Il problema è molto serio e va esaminato sine ira et studio, ossia senza prevenzioni di parte. Nella mia vita professionale, mi sono occupato di problemi della povertà in Banca Mondiale, nonché lavorando per Fao-Ifad e per l’Organizzazione Internazionale del Lavoro, e facendo parte dell’Alto Comitato sull’Inclusione Sociale dell’Unione europea e del Cnel. Da queste esperienze ho tratto una conclusione: i veri poveri si identificano unicamente a livello locale e solamente a livello locale si possono individuare misure “su misura” per farli uscire dalla trappola. Interessante l’esperimento fatto dal Comune di Bitonto (ignorato da gran parte della stampa) in cui il reddito di cittadinanza è stato coniugato con i lavori socialmente utili, il workfare teorizzato da Jean Claude Barbier negli anni ottanta del secolo scorso e su cui esiste una normativa italiana da almeno trenta anni.
Il comitato scientifico per la valutazione del reddito di cittadinanza istituito presso il ministero del Lavoro ha prodotto un documento con dieci raccomandazioni colme di buon senso ma che non tiene conto di questa “lezione dell’esperienza”. A livello locale anzi – si mormora – si possono instaurare rapporti particolaristici-clienterali, ma a livello locale il “capitale sociale” fornisce gli anticorpi per contenerli e soprattutto per impedire che “il reddito” diventi criminogeno su larga scala. Anche nella piccola città in Sicilia da dove provengo, la vox populi dei concittadini è una barriera ed organizzazioni come la Caritas aiutano ad identificare i veri poveri ed a trovare le strade per farli uscire dalla loro condizione.

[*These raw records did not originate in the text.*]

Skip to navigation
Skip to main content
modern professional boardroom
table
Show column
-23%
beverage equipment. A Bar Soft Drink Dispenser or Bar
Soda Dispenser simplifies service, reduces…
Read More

Quindi, la prima misura dovrebbe essere quella di tirare fuori la gestione del “reddito” dall’Inps e fare tornare questo Istituto alla sua finalità primaria: previdenza ossia le pensioni degli italiani non assistenza e men che meno beneficienza. Basterebbe un piccolo ente dedicato alla lotta alla povertà con la missione di incanalare le risorse ai comuni ed esercitare una rigorosa vigilanza,
Ho già sollevato altrove perché il prof. Pasquale Tridico, teorico della misura e Presidente dell’Inps, non abbia fatto lui stesso questa proposta. Anche perché ora è sotto schiaffo. Si è vantato di avere inventato la norma in base alla quale il sussidio sarebbe stato elargito sulla base di una “autodichiarazione” la cui veridicità sarebbe stata controllata ex-post. Non solo l’autodichiarazione si è mostrata essere una pessima idea, ma occorre chiedersi cose fanno i circa 30.000 dipendenti Inps, di cui gran parte sparsi sul territorio e della cui efficienza ed efficacia il presidente dell’Istituto ha la responsabilità oggettiva. Vengono accusati (a torto o a ragione) di non avere esercitato la funzione di controllo o di essere conniventi di chi pare abbia truffato lo Stato. Sono interrogativi posti da forze politiche non solo dell’opposizione ma anche della maggioranza (una delle quali sta raccogliendo firme per sopprimere, tramite referendum, il Reddito di cittadinanza). Tridico dovrebbe tornare all’Università per difendersi meglio da accuse che – ci auguriamo – vengano provate non vere.
Dati i suoi interessi scientifici e personale al tema, potrebbe presiedere un piccolo ente di lotta alla povertà come quello menzionato in questa nota. E da lì assicurare che “il reddito” non sia più criminogeno.